→ Texto de leitura:
++++++++++++++++++++

Assim, o ac. do STJ de 13/01/2005, publicado na base de dados do ITIJ sob o nº. 04B3874:
“Nem se diga que o facto de a parte assinada (a primeira página) fazer referência quer às condições especiais, nela contida, quer às condições gerais, constantes da parte não assinada (segunda página) obstaculiza o sancionamento previsto na alínea d) do artigo 8º do DL 446/85, uma vez que o aderente, se tivesse usado da diligência normal, não podia deixar de conhecer o conteúdo integral do documento (cfr. acórdão da Relação de Lisboa, de 8/5/2003, CJ, ano XXVIII, tomo II, página 74).
A ser assim entendido, manter-se-ia o risco que o legislador pretende evitar e, portanto, ficaria praticamente sem campo de aplicação o normativo sancionatório em apreço.
É prática tradicional e segura a de que se deve assinar só o que se lê e é esta prática que o legislador claramente acolhe, na previsão de que - como acertadamente se argumenta nos acórdãos da Relação de Lisboa, de 21/1/2003 e de 13/5/2003, CJ, ano XXVIII, respectivamente, tomos I e III, páginas 70 e 75 e que estamos a seguir muito de perto - os contraentes apenas atentarão e tomarão consciência do conteúdo do contrato até ao ponto onde apõem, intervindo fisicamente, as suas assinaturas.
Com a exclusão das cláusulas posteriores às assinaturas dos contratantes, sancionada pela alínea d) do artigo 8º do DL 446/85, «ponderou-se que...o circunstancialismo exterior da celebração contratual é manifesto no sentido da inexistência de mútuo consenso das partes sobre o conteúdo das cláusulas» (Cláusulas Contratuais Gerais, página 28, de Almeida Costa e Meneses Cordeiro), ou, pelo menos, «haverá a suspeita de que tais cláusulas não foram lidas ou de que sobre elas não houve acordo» (Meneses Cordeiro, Tratado de Direito Civil Português, I - Parte Geral, Tomo I, 2ª ed., página 436).”

++++++++++++++++++++

→ Material fornecido:
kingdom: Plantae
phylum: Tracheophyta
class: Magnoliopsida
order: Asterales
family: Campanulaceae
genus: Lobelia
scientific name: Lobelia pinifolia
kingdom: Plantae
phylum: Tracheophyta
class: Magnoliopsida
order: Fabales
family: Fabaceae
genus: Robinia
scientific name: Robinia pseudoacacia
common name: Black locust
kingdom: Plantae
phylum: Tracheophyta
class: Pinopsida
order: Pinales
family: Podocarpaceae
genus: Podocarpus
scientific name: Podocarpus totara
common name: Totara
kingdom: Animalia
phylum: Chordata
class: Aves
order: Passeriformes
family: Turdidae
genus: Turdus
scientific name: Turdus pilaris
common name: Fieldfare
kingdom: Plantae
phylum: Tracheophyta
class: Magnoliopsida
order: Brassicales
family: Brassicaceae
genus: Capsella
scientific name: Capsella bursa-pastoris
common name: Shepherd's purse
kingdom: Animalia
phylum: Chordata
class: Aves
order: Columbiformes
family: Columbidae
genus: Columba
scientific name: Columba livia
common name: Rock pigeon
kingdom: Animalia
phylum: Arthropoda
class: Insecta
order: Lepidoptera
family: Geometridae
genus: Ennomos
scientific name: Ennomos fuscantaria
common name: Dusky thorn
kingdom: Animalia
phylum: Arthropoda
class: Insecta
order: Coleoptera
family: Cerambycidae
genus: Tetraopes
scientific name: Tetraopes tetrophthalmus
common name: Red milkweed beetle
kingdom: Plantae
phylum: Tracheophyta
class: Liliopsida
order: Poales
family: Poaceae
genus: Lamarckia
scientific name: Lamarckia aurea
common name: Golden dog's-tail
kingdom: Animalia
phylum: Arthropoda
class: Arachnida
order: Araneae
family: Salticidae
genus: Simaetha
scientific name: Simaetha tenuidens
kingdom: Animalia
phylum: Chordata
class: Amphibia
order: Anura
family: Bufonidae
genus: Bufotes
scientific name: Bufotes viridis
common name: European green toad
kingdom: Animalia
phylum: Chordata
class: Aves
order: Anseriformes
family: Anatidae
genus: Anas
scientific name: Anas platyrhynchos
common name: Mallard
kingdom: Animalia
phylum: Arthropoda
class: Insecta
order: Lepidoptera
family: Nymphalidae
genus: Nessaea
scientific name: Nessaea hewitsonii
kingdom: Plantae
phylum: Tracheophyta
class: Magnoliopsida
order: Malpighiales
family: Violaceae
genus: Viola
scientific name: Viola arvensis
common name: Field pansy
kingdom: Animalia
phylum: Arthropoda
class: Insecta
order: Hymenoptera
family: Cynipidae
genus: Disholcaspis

++++++++++++++++++++

→ Tarefa: Liste todos os acórdãos citados no texto sobre as cláusulas posteriores às assinaturas e indique o tribunal e a data de cada um.

→ Resposta:
STJ, 13/01/2005
Relação de Lisboa, 8/5/2003
Relação de Lisboa, 21/1/2003
Relação de Lisboa, 13/5/2003